Dalla Vedova then recalled the impressive episode of the four hard disks fried, along with the many other strange things about this case. Like the witnesses. Like Kokomani, the witness known by the cops, who tried to fill in the lack of clues that Amanda and Raffaele could be together with Rudy, which coincidentally was just what the prosecution needed… “ This Kokomani was a criminal; how did he come out? Who brought him in?”

And Curatolo, “who came in court in a confused state. He didn’t even know if he was in jail, or what he had been convicted for. He’s not unreliable because he was a bum, he’s unreliable because he said impossible things.

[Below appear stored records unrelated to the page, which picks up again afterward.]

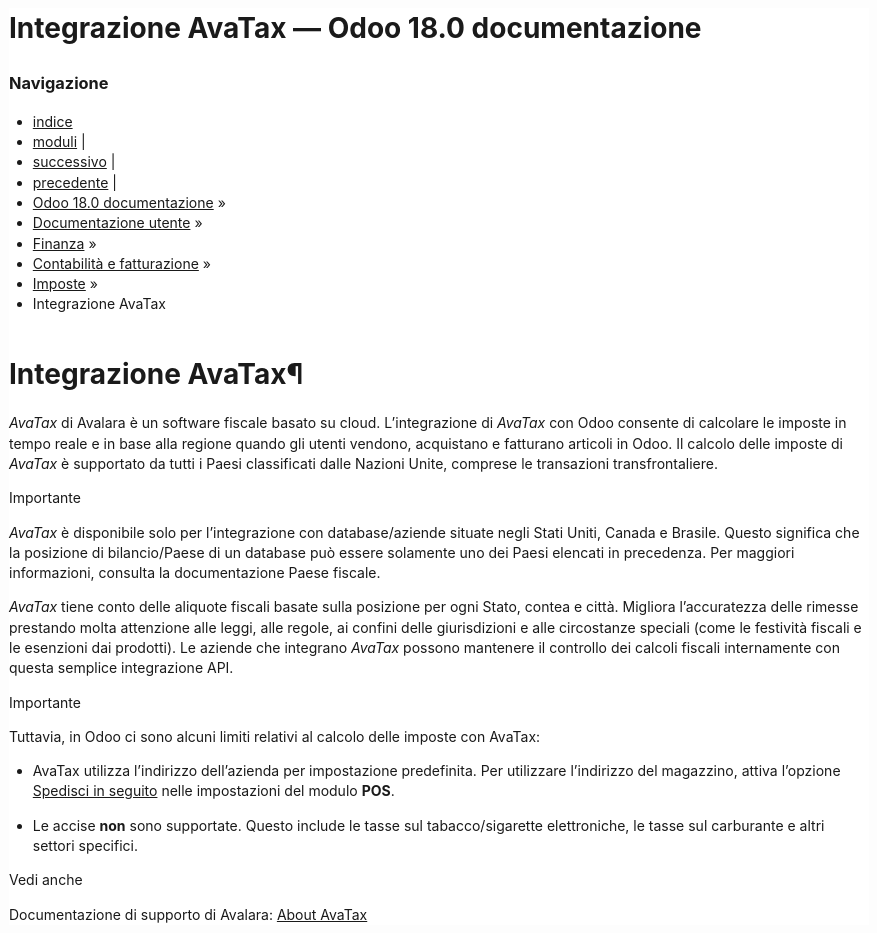 # Integrazione AvaTax — Odoo 18.0 documentazione

### Navigazione

  * [indice](../../../../genindex.html "Indice generale")
  * [moduli](../../../../py-modindex.html "Indice del modulo Python") |
  * [successivo](avatax/avatax_use.html "Utilizzare AvaTax") |
  * [precedente](fiscal_positions.html "Posizioni di bilancio \(mappatura fiscale e contabile\)") |
  * [Odoo 18.0 documentazione](../../../../index-2.html) »
  * [Documentazione utente](../../../../applications.html) »
  * [Finanza](../../../finance.html) »
  * [Contabilità e fatturazione](../../accounting.html) »
  * [Imposte](../taxes.html) »
  * Integrazione AvaTax



# Integrazione AvaTax¶

_AvaTax_ di Avalara è un software fiscale basato su cloud. L’integrazione di _AvaTax_ con Odoo consente di calcolare le imposte in tempo reale e in base alla regione quando gli utenti vendono, acquistano e fatturano articoli in Odoo. Il calcolo delle imposte di _AvaTax_ è supportato da tutti i Paesi classificati dalle Nazioni Unite, comprese le transazioni transfrontaliere.

Importante

 _AvaTax_ è disponibile solo per l’integrazione con database/aziende situate negli Stati Uniti, Canada e Brasile. Questo significa che la posizione di bilancio/Paese di un database può essere solamente uno dei Paesi elencati in precedenza. Per maggiori informazioni, consulta la documentazione Paese fiscale.

_AvaTax_ tiene conto delle aliquote fiscali basate sulla posizione per ogni Stato, contea e città. Migliora l’accuratezza delle rimesse prestando molta attenzione alle leggi, alle regole, ai confini delle giurisdizioni e alle circostanze speciali (come le festività fiscali e le esenzioni dai prodotti). Le aziende che integrano _AvaTax_ possono mantenere il controllo dei calcoli fiscali internamente con questa semplice integrazione API.

Importante

Tuttavia, in Odoo ci sono alcuni limiti relativi al calcolo delle imposte con AvaTax:

  * AvaTax utilizza l’indirizzo dell’azienda per impostazione predefinita. Per utilizzare l’indirizzo del magazzino, attiva l’opzione [Spedisci in seguito](../../../sales/point_of_sale/shop/ship_later.html) nelle impostazioni del modulo **POS**.

  * Le accise **non** sono supportate. Questo include le tasse sul tabacco/sigarette elettroniche, le tasse sul carburante e altri settori specifici.




Vedi anche

Documentazione di supporto di Avalara: [About AvaTax](https://community.avalara.com/support/s/document-item?language=en_US)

And Amanda should go to jail for 30 years because of a guy like this?!”

Dalla Vedova felt like Nencini was intimidating him when he asked proof of the wrong HIV tests, because if it was an accusation, Nencini then explained, he had to start a criminal proceeding. So, Carlo had to retract that “accusation,” leaving it only as one of the many strange mysteries about the case. But then he reminded the judge: “Amanda said she was slapped. That’s something for starting an investigation.” No answer.

Episodes like this make the defense still pessimistic on the outcome of the trial. But the private accusers look pessimistic too, and they lost the boldness of the pre-DNA review, when they were confident Meredith’s profile would have been confirmed. It’s as if they heard a rumor that, without confirmation on Meredith’s DNA, Nencini wouldn’t convict.

As a matter of fact, how can he convict with this evidence? What should he write in the motivations, that they are guilty because of an unconfirmed DNA test? For some DNA that resisted in an unexisting scratch after an unproven washing? Or because Amanda and Raffaele didn’t receive phone calls that night? Or because of the turd in the toilet? Or because “Toto” Curatolo said so? Or because Raffaele went to Santo Domingo? Or because Conti and Vecchiotti are no good and the journalists are corrupted?

It would be the final death blow to Italian law. Would you like to be remembered for that?


Knox’s lawyers were perfect. They should have maybe taken one day each, to at least tie with the amount of time the crowd of accusers took. And to explain things more in detail. These judges weren’t on the case since day one. If you tell them, for instance, if you yell, as Ghirga did, “The Scientifica arrived in the evening!” — I doubt they understand the importance of this sentence and what it means (it means: “You can’t validate Curatolo –as the Cassation told you to do– because he said he saw the scientific police the next morning, yet the scientific police arrived in the evening, and anyway they weren’t in the piazza, but in the cottage).”

Or: Maresca recalled that Stefanoni wasn’t consultant for the prosecution (meaning that her work was reliable). Maybe it was the case to remember that true, she wasn’t. But her direct supervisor Biondo was.

If you are reliable only when you are independent, as Maresca suggests, it means that Conti and Vecchiotti are super reliable, since they were court appointed.

And the scientific pillar of the accusers, prof. Novelli, is not, since he is consultant for the prosecution…

Little details, just to be precise. Little things to be maybe fixed in the replays.